I need to optimize a scalar function in a high-dimensional space. The function varies quickly with changing arguments such that the (absolute value of) gradients are large. The optimizers in scipy.optimize.minimize fail because the minimization procedure takes steps that are too large. The following code illustrates the problem using a simple quadratic function.

from scipy.optimize import minimize

def objective(x, scalar=1):
    """
    Quadratic objective function with optional scalar.
    """
    # Report function call for debugging
    print "objective({}, scalar={})".format(x, scalar)
    # Return function value and gradient
    return x ** 2 * scalar, 2 * x * scalar

# This optimisation succeeds
print minimize(objective, 1, jac=True)
# This optimisation fails
print minimize(objective, 1, (1e8, ), jac=True)

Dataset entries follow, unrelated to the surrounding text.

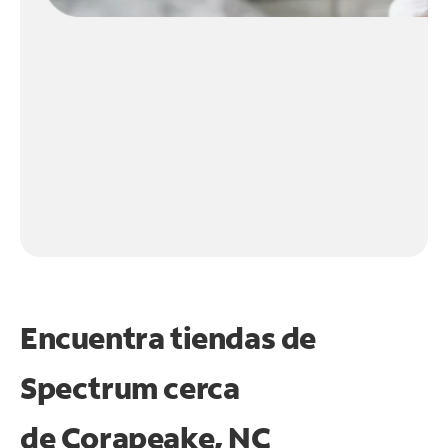
Encuentra tiendas de
Spectrum cerca
de
Corapeake, NC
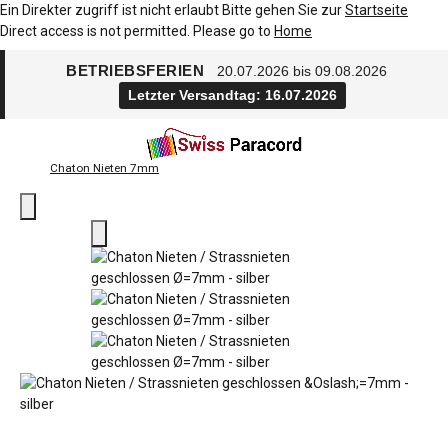
Ein Direkter zugriff ist nicht erlaubt Bitte gehen Sie zur
Startseite
Direct access is not permitted. Please go to
Home
BETRIEBSFERIEN
20.07.2026 bis 09.08.2026
Letzter Versandtag: 16.07.2026
Chaton Nieten 7mm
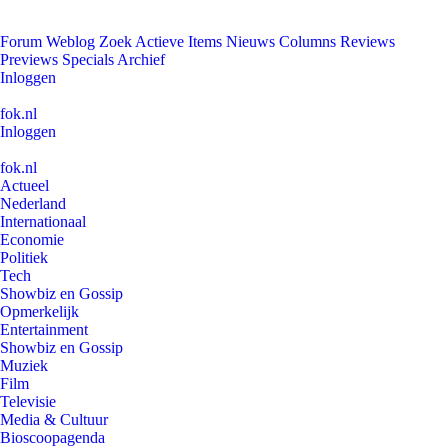
Forum
Weblog
Zoek
Actieve Items
Nieuws
Columns
Reviews
Previews
Specials
Archief
Inloggen
fok.nl
Inloggen
fok.nl
Actueel
Nederland
Internationaal
Economie
Politiek
Tech
Showbiz en Gossip
Opmerkelijk
Entertainment
Showbiz en Gossip
Muziek
Film
Televisie
Media & Cultuur
Bioscoopagenda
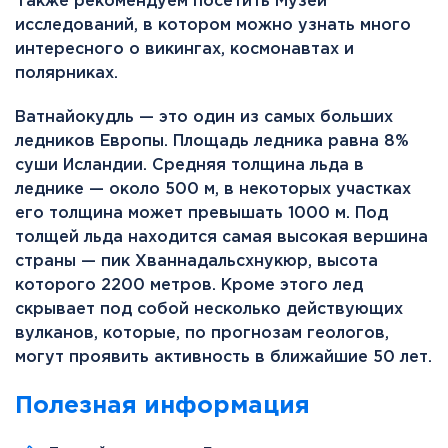
Также рекомендуем посетить Музей
исследований, в котором можно узнать много
интересного о викингах, космонавтах и
полярниках.
Ватнайокудль — это один из самых больших
ледников Европы. Площадь ледника равна 8%
суши Исландии. Средняя толщина льда в
леднике — около 500 м, в некоторых участках
его толщина может превышать 1000 м. Под
толщей льда находится самая высокая вершина
страны — пик Хваннадальсхнукюр, высота
которого 2200 метров. Кроме этого лед
скрывает под собой несколько действующих
вулканов, которые, по прогнозам геологов,
могут проявить активность в ближайшие 50 лет.
Полезная информация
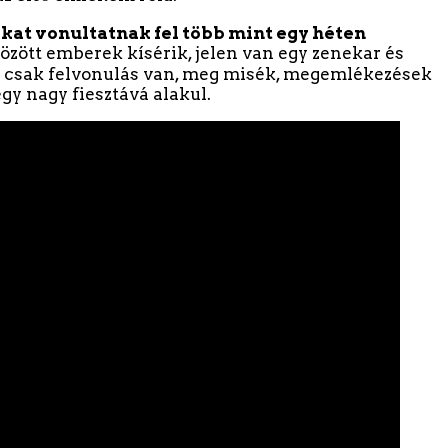
okat vonultatnak fel több mint egy héten
özött emberek kísérik, jelen van egy zenekar és
nap csak felvonulás van, meg misék, megemlékezések
egy nagy fiesztává alakul.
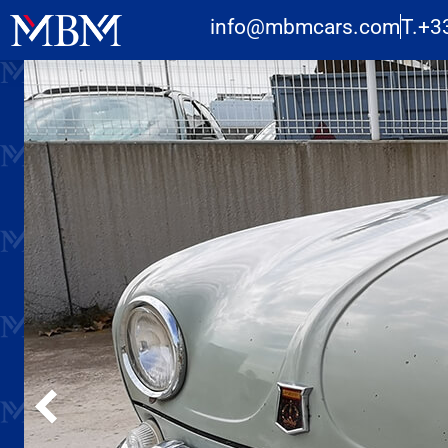
info@mbmcars.com
T.+3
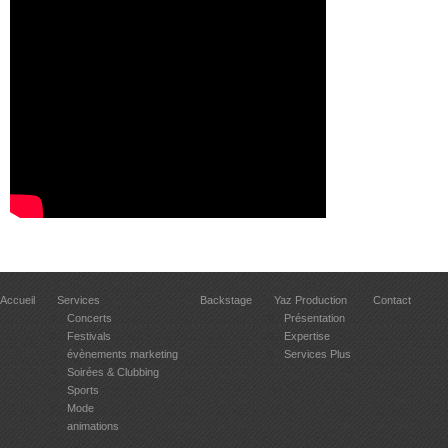
Accueil
Services
Backstage
Yaz Production
Contact
Concerts
Présentation
Festivals
Expertise
évènements marketing
Services Plus
Soirées & Clubbing
Sports
Mode
animations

Of course, I can manually rescale the value and gradient of the function of interest, but I was wondering whether there is a recommended approach for minimizing such functions, e.g. specifying a learning rate.

Solution

For large non-linear optimization problems typically one would pay attention to (at least) four things:

Scaling
Initial values
Bounds
Precise gradients and if possible second derivatives (for complex problems use a modeling system that allows automatic differentiation)

Some more advanced solvers may provide some support for automatic scaling. However scaling for non-linear problems is not that easy as the Jacobian will change (some strategies that are typically available are: scale only the linear part, scale linear + nonlinear part once at the beginning based on initial values, or rescale the problem during the iteration process). Linear solvers have an easier job in this respect (Jacobian is constant so we can scale once at the beginning). Scipy.optimize.minimize is not the most advanced so I would encourage you to scale things yourself (typically you can only do this once before the solver starts; in some cases you may even stop the solver to rescale and then call the solver again using the last point as initial value -- this sounds crazy but this trick helped me a few times). A good initial point and good bounds can also help in this respect (in order to keep the solver in reasonable regions where functions and gradients can be reliably evaluated). Finally sometimes model reformulations can help in providing better scaling (replace division by multiplication, taking logs etc).